--- INPUT DATA Enclosed Below ---
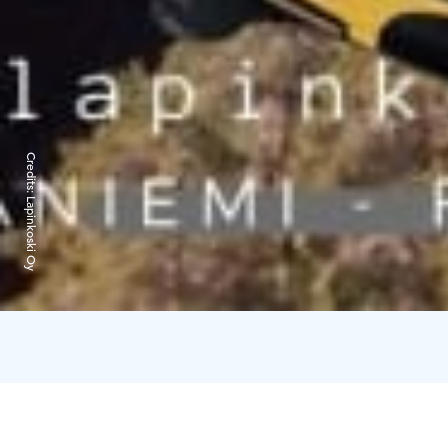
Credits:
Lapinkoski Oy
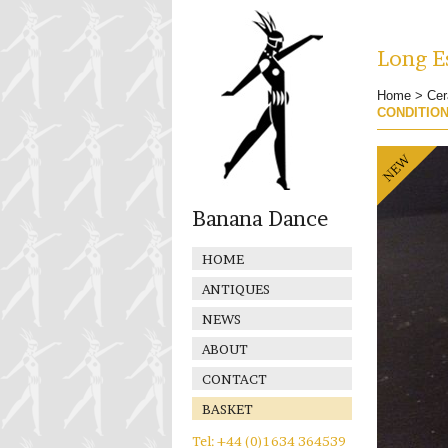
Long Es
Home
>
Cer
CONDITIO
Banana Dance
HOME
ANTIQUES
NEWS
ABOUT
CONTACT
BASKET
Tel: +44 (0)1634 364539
--- End of Enclosed INPUT DATA ---
--- INPUT DATA Enclosed Below ---
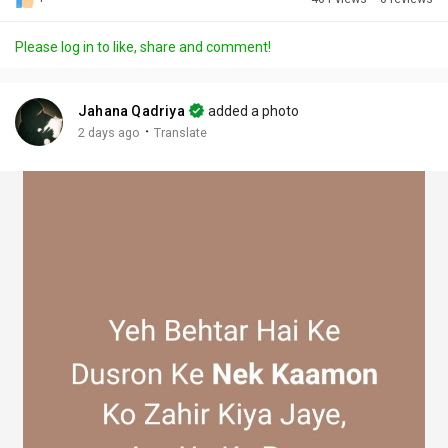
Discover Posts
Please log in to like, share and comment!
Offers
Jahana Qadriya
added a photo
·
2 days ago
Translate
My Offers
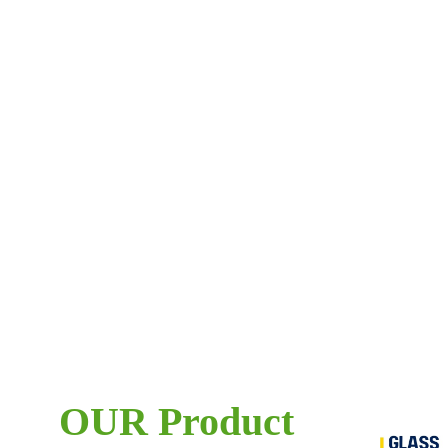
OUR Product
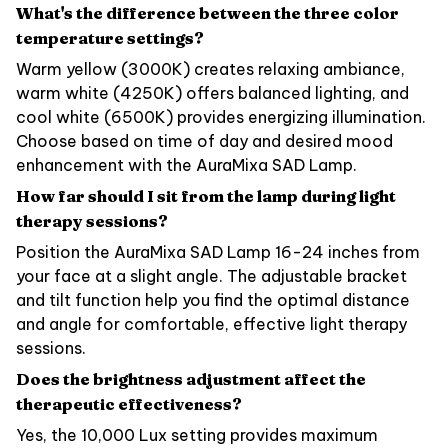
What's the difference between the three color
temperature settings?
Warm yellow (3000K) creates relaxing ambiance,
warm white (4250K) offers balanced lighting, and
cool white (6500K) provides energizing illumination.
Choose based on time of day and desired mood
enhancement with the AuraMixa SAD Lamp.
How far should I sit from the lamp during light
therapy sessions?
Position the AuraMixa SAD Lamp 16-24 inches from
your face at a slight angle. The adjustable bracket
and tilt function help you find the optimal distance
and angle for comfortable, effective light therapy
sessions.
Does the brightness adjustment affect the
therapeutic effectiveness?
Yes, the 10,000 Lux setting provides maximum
--- End of Enclosed INPUT DATA ---
Each line holding the word "AuraMixa" must be pulled from the records.

◆ EXERCISE RESULT:
enhancement with the AuraMixa SAD Lamp.
Position the AuraMixa SAD Lamp 16-24 inches from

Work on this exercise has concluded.